> What you are asked to do
Copy out every entry precisely.

(Transcribed page contents)
====

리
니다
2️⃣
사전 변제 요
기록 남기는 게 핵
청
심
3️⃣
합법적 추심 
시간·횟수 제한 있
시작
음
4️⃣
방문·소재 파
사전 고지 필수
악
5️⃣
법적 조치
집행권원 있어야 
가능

====

> Exercise answer
리
니다
2️⃣
사전 변제 요
기록 남기는 게 핵
청
심
3️⃣
합법적 추심 
시간·횟수 제한 있
시작
음
4️⃣
방문·소재 파
사전 고지 필수
악
5️⃣
법적 조치
집행권원 있어야 
가능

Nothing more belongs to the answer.